Every entry in the data that follows should come back exactly, pictures aside.
BEGIN
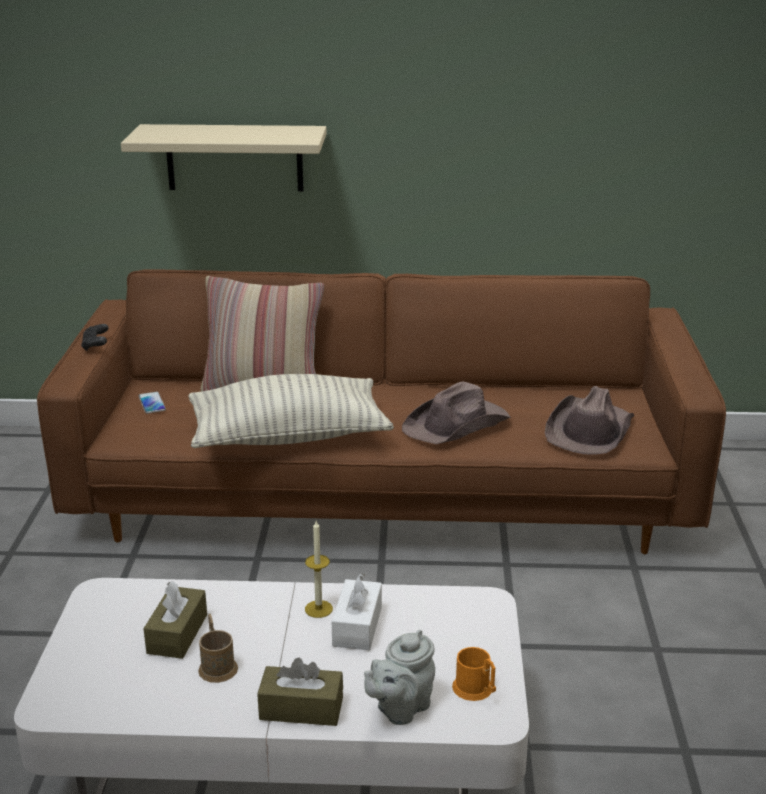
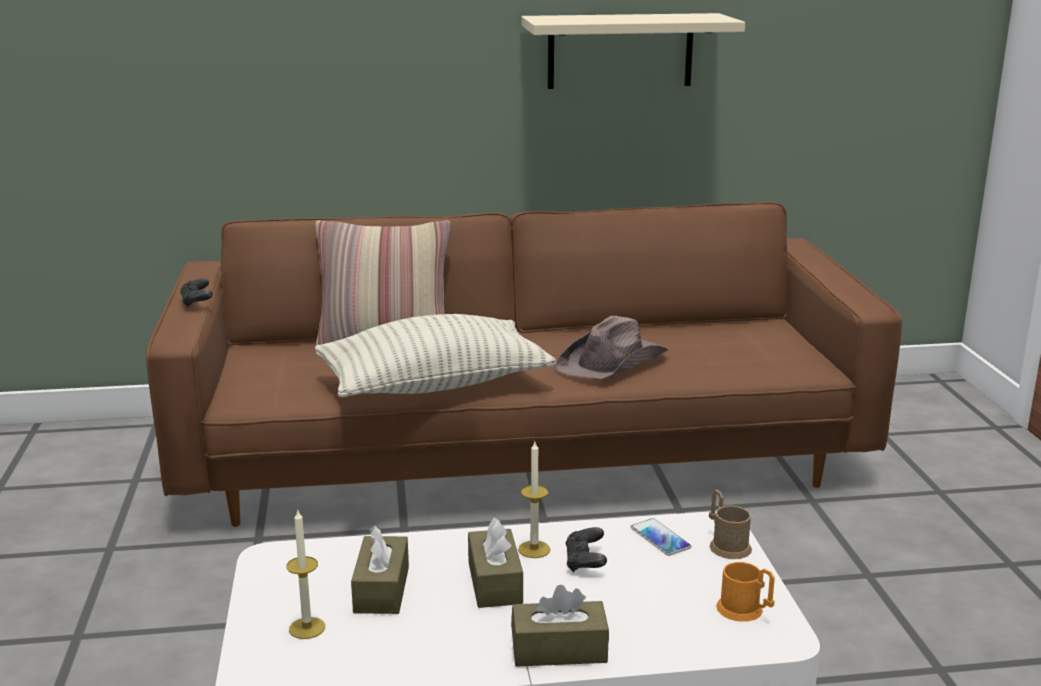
camera: 10 degrees left, 5 degrees down
(105, 663) = (307, 628): none -> candle
(152, 403) = (264, 365): phone -> phone (660, 538)
(217, 665) = (441, 616): brown mug -> brown mug (726, 544)
(234, 157) = (333, 95): beige shelf -> beige shelf (620, 51)
(273, 638) = (495, 582): none -> brown tissue box
(357, 626) = (585, 562): white tissue box -> black game controller
(400, 708) = (670, 637): grey teapot -> none
(589, 431) = (752, 358): brown hat -> none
END
#### RESPONSE FOR THIS EXERCISE:
camera: 10 degrees left, 5 degrees down
(105, 663) = (307, 628): none -> candle
(152, 403) = (264, 365): phone -> phone (660, 538)
(217, 665) = (441, 616): brown mug -> brown mug (726, 544)
(234, 157) = (333, 95): beige shelf -> beige shelf (620, 51)
(273, 638) = (495, 582): none -> brown tissue box
(357, 626) = (585, 562): white tissue box -> black game controller
(400, 708) = (670, 637): grey teapot -> none
(589, 431) = (752, 358): brown hat -> none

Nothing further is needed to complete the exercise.